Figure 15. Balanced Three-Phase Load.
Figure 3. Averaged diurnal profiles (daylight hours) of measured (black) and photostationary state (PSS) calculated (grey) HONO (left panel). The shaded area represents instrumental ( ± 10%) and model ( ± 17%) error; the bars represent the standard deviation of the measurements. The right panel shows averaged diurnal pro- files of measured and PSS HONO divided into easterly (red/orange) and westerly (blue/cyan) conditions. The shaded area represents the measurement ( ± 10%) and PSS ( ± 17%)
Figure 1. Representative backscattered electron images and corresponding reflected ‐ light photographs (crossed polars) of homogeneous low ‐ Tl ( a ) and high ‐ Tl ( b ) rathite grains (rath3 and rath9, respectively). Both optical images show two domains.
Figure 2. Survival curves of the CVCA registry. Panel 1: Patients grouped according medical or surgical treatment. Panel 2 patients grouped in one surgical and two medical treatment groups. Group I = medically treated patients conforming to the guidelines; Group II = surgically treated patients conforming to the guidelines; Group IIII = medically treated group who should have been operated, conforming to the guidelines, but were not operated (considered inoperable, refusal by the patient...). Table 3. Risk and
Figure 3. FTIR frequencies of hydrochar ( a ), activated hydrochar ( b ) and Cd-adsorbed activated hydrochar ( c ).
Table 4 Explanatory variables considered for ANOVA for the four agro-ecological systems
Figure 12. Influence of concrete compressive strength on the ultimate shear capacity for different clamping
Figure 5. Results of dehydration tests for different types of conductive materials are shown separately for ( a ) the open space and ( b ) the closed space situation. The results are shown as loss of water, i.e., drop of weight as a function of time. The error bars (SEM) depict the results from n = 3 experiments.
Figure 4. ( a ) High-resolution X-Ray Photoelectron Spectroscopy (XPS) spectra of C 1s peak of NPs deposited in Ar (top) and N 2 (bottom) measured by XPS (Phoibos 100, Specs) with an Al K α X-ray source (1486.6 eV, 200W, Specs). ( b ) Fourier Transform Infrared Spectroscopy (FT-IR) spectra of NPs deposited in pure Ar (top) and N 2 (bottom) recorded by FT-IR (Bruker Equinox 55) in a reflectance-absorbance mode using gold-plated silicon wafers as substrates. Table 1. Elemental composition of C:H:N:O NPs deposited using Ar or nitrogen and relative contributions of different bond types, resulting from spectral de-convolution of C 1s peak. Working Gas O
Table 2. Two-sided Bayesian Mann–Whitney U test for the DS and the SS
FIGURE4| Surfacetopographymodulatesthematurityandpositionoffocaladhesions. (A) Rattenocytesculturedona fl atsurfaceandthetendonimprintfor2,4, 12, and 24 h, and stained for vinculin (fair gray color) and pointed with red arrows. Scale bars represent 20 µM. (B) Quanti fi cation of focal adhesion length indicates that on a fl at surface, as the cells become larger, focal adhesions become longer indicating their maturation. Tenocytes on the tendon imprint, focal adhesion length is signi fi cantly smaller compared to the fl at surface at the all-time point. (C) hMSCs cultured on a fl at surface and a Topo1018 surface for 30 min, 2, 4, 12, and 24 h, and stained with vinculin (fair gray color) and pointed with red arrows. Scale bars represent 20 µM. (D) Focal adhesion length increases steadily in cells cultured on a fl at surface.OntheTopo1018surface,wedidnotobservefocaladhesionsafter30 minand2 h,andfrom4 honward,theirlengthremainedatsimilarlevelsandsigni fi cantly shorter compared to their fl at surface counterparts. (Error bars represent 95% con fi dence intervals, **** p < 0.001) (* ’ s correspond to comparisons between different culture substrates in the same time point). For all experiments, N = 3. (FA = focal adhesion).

## TASK ITEM
Reproduce every line of the material above that has the string "types".

## RESPONSE AREA
Figure 5. Results of dehydration tests for different types of conductive materials are shown separately for ( a ) the open space and ( b ) the closed space situation. The results are shown as loss of water, i.e., drop of weight as a function of time. The error bars (SEM) depict the results from n = 3 experiments.
Figure 4. ( a ) High-resolution X-Ray Photoelectron Spectroscopy (XPS) spectra of C 1s peak of NPs deposited in Ar (top) and N 2 (bottom) measured by XPS (Phoibos 100, Specs) with an Al K α X-ray source (1486.6 eV, 200W, Specs). ( b ) Fourier Transform Infrared Spectroscopy (FT-IR) spectra of NPs deposited in pure Ar (top) and N 2 (bottom) recorded by FT-IR (Bruker Equinox 55) in a reflectance-absorbance mode using gold-plated silicon wafers as substrates. Table 1. Elemental composition of C:H:N:O NPs deposited using Ar or nitrogen and relative contributions of different bond types, resulting from spectral de-convolution of C 1s peak. Working Gas O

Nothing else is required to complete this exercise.